Malkin has spent his career overshadowed by two generational talents. But that doesn't mean he can't be recognized as one of the greatest players who ever lived.

It was positively poetic to see Evgeni Malkin record career point No. 1,000 on the same night – in the same game – Alex Ovechkin notched No. 1,200 and earned an embrace from Sidney Crosby for it. No matter what Malkin seems to accomplish, it happens under the gargantuan shadow cast by two generational talents.

Malkin must understand what it felt like to be Dale Hawerchuk, who piled up 100-point seasons in the 1980s while Wayne Gretzky and Mario Lemieux ruled the universe. Hawerchuk ripped off 752 points across 559 games in his first seven seasons – and walked away with one second-team all-star nod, while his Calder Trophy was an award Lemieux and Gretzky were obviously not eligible to win in 1981-82.

And yet, comparing Malkin to the Hall of Famer Hawerchuk doesn’t even do Malkin justice. He’s not just an elite player dwarfed by two legends. Malkin is one of the greatest players in NHL history. We spend oodles of ink describing the accomplishments of Crosby and Ovechkin, and they deserve all the praise they get, but let’s shed some light on career Pittsburgh Penguin ‘Geno’ today in honor of his 1,000th point.

Malkin won the Calder Trophy with 85 points in 2006-07. The New York Islanders’ Mathew Barzal equalled that point total last year in four more games than Malkin did, and its stands as the most recorded by any rookie in the past 12 seasons – soon to be 13, as injuries will keep the Vancouver Canucks’ Elias Pettersson from getting there.

Malkin is one of 13 centers in NHL history with three first-team all-star selections. The other 12 are all Hall of Famers. The only pivots with more first-team nods than Malkin are Gretzky, Lemieux, Crosby, Stan Mikita, Phil Esposito, Jean Beliveau and Bill Cowley.

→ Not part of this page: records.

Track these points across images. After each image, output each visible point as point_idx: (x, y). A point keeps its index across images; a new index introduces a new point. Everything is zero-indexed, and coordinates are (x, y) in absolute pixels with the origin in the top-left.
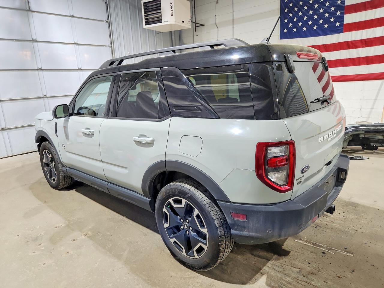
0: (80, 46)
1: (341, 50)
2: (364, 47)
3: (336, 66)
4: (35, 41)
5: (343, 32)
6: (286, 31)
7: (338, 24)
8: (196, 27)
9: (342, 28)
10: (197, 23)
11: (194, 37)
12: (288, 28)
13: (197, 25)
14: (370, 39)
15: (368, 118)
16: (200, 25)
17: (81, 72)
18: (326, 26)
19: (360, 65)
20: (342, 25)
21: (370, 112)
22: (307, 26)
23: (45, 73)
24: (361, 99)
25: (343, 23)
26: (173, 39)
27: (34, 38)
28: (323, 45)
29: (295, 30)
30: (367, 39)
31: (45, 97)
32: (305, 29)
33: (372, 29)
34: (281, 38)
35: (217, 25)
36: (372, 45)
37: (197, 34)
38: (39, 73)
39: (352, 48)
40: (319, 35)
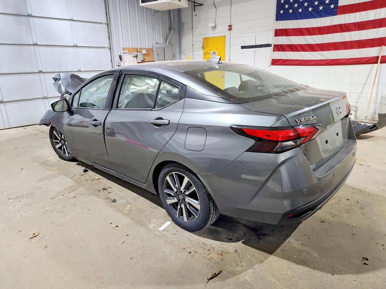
0: (75, 23)
1: (334, 33)
2: (356, 30)
3: (329, 50)
4: (30, 16)
5: (337, 15)
6: (282, 12)
7: (332, 6)
8: (194, 6)
9: (337, 10)
10: (196, 3)
11: (193, 17)
12: (284, 9)
13: (196, 4)
14: (363, 22)
15: (357, 102)
16: (199, 5)
17: (77, 49)
18: (321, 8)
19: (352, 49)
20: (336, 7)
21: (359, 97)
22: (303, 8)
23: (41, 48)
24: (351, 83)
25: (337, 5)
26: (172, 19)
27: (30, 13)
28: (317, 28)
29: (291, 11)
30: (360, 22)
31: (41, 72)
32: (300, 10)
33: (365, 12)
34: (277, 20)
35: (215, 4)
36: (364, 29)
37: (196, 14)
38: (35, 48)
39: (346, 31)
40: (314, 17)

Malkin is one of 15 players in NHL history with multiple scoring titles. He, Crosby and Connor McDavid are the only players to win the Art Ross multiple times during the salary-cap era. Malkin’s MVP-winning 2011-12 campaign, which included a league-best 109 points in 75 games, rates as one of the greatest individual efforts ever when factoring in the league’s low per-game scoring rate at the time. If we use hockey-reference.com’s era adjustments, Malkin’s total that year jumps to 122. That would tie him with Crosby’s 2006-07 and Ovechkin’s 2007-8 as the top adjusted point total of the past 18 years, though Nikita Kucherov’s current pace has him in hot pursuit, projected to 121 adjusted points.

Despite playing in a relatively low-scoring era, Malkin boasts a career points per game of 1.179, slotting 14thall-time, one spot below his buddy Hawerchuk. Theoretically, Malkin will slip a bit in the ranks as he ages, but he’s likely to end his career in the top 25.

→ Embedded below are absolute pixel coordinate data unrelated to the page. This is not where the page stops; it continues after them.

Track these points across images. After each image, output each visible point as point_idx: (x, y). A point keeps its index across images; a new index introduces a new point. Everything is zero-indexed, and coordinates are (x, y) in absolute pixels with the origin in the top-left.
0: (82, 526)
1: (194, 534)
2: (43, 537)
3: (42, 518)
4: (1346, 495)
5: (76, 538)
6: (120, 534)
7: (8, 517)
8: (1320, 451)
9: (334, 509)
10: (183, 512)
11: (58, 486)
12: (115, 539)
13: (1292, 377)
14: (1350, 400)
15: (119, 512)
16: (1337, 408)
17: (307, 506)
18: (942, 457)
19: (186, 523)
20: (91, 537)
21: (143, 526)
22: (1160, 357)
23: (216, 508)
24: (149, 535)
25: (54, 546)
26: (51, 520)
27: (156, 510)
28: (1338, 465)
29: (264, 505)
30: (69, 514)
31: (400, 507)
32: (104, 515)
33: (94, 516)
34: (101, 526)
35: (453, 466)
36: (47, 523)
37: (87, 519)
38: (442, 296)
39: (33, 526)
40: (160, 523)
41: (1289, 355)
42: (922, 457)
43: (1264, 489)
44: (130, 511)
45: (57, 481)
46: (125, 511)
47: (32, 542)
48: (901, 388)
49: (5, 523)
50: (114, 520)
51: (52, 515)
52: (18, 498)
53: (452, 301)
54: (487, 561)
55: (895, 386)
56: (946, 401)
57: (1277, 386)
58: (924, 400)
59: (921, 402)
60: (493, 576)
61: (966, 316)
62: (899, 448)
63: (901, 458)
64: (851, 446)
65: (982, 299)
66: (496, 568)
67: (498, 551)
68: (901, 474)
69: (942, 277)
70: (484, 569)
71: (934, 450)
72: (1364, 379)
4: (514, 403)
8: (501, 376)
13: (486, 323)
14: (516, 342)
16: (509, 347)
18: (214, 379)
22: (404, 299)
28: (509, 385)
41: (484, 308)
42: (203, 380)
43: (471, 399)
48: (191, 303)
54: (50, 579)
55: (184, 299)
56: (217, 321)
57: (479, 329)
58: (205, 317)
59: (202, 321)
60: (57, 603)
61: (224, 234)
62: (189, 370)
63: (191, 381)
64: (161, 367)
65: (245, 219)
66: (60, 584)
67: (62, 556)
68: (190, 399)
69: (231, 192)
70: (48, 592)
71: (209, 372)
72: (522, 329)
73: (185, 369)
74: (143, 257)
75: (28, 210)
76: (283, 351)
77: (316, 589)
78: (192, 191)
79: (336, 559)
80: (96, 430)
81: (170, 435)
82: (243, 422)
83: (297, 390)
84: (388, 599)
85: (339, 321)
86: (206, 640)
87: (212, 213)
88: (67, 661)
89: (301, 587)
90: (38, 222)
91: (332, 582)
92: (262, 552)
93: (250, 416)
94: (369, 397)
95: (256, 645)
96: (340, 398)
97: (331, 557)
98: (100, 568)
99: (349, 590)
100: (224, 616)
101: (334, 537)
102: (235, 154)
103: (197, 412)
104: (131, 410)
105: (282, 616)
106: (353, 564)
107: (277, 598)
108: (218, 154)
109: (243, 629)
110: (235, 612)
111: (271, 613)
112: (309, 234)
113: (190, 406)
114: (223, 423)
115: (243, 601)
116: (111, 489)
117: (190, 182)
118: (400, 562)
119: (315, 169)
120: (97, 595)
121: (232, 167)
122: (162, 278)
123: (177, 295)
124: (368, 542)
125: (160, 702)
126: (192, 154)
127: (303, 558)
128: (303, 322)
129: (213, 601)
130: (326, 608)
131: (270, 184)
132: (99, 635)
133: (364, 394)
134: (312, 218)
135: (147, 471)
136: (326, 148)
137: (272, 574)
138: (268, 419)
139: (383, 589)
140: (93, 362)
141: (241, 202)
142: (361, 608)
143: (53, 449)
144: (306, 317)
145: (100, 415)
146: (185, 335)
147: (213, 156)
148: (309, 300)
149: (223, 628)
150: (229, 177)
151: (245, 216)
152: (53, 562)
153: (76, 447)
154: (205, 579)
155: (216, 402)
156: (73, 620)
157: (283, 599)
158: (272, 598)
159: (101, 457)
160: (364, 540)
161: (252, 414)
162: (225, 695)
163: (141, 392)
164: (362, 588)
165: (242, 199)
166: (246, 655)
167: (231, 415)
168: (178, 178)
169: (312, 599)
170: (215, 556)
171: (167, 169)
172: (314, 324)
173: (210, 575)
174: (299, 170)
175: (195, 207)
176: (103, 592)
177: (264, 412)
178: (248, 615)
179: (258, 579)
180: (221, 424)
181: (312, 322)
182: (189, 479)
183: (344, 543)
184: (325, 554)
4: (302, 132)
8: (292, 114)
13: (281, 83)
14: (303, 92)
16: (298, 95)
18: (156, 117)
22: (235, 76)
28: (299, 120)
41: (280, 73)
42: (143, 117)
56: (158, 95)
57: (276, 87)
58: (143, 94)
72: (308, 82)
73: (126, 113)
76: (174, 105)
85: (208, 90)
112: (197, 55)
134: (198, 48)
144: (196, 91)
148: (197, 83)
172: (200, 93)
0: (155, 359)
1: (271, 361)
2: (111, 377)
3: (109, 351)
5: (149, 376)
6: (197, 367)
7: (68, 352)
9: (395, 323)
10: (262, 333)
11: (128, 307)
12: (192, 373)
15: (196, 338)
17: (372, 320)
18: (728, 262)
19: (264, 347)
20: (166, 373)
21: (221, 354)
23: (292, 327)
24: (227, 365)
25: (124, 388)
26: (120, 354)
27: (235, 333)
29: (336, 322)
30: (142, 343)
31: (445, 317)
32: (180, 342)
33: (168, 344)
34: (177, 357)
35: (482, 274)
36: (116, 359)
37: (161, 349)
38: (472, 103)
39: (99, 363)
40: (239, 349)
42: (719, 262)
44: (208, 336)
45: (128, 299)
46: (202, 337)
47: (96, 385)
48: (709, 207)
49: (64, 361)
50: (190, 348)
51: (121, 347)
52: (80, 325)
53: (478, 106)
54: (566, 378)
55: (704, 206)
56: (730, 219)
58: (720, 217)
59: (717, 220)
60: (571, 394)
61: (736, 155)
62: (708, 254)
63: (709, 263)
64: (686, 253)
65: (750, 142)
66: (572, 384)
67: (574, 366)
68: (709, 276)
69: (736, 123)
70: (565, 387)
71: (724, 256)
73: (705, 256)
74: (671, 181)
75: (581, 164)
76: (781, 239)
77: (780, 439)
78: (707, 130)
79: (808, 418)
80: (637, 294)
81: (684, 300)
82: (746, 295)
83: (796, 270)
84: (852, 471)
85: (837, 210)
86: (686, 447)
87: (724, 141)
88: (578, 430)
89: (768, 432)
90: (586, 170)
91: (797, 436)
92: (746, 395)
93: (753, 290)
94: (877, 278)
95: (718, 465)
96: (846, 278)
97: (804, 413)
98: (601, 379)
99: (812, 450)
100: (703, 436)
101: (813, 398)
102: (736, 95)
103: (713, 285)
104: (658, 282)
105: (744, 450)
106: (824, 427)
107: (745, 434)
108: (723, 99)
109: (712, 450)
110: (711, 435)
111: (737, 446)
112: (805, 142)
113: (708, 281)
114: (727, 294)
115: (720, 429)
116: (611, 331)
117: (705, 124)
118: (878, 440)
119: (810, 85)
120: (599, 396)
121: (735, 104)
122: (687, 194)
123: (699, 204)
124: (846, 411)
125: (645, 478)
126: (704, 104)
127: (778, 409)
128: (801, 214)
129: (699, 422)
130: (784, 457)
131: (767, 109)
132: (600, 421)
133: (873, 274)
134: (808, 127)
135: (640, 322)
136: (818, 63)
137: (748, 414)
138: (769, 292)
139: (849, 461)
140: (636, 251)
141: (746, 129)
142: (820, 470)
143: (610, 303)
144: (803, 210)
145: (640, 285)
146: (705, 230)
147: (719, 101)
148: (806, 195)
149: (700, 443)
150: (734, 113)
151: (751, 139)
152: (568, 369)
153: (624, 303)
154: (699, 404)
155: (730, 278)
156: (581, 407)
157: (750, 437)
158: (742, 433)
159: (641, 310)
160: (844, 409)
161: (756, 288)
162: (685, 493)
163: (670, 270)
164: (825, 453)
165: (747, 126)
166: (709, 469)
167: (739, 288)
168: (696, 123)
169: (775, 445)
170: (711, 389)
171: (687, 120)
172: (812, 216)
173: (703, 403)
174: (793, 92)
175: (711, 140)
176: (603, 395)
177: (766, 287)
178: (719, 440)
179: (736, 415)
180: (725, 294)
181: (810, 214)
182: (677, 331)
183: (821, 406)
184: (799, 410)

And what about playoff Malkin, the three-time Stanley Cup champ? The 36 points he collected in his Conn Smythe Trophy-winning 2008-09 crusade stand as the highest total of the past 24 post-seasons. It’s the seventh-best number of all-time, and the totals above it belong to prime-era Gretzky and Lemieux (with one Paul Coffey output mixed in).

Quick: name all the players who’ve won a regular-season and playoff MVP. The list is a dozen names long: Gretzky, Lemieux, Crosby, Ovechkin, Beliveau, Bobby Orr, Guy Lafleur, Joe Sakic, Bryan Trottier, Mark Messier, Patrick Kane and Malkin.

Now let’s shorten the list to guys with a Hart, a Conn Smythe and an Art Ross. It’s 10 names long: Gretzky, Lemieux, Crosby, Ovechkin, Beliveau, Orr, Lafleur, Trottier, Kane and Malkin.

How about guys with a Hart, Conn Smythe, Art Ross and three or more Stanley Cups? It’s down to seven : Gretzky, Crosby, Beliveau, Lafleur, Trottier, Kane and Malkin.

One more! Guys with a Hart, Conn Smythe, Art Ross, three or more Cups and a Calder Trophy. We get Trottier, Kane and Malkin. Three players.

Take a minute to process all these accomplishments from Geno. Now remember that the NHL LEFT MALKIN OFF THE LIST FOR TOP 100 PLAYERS OF ALL-TIME in 2017. It’s time to acknowledge Malkin not just as a superstar, but as an all-time great.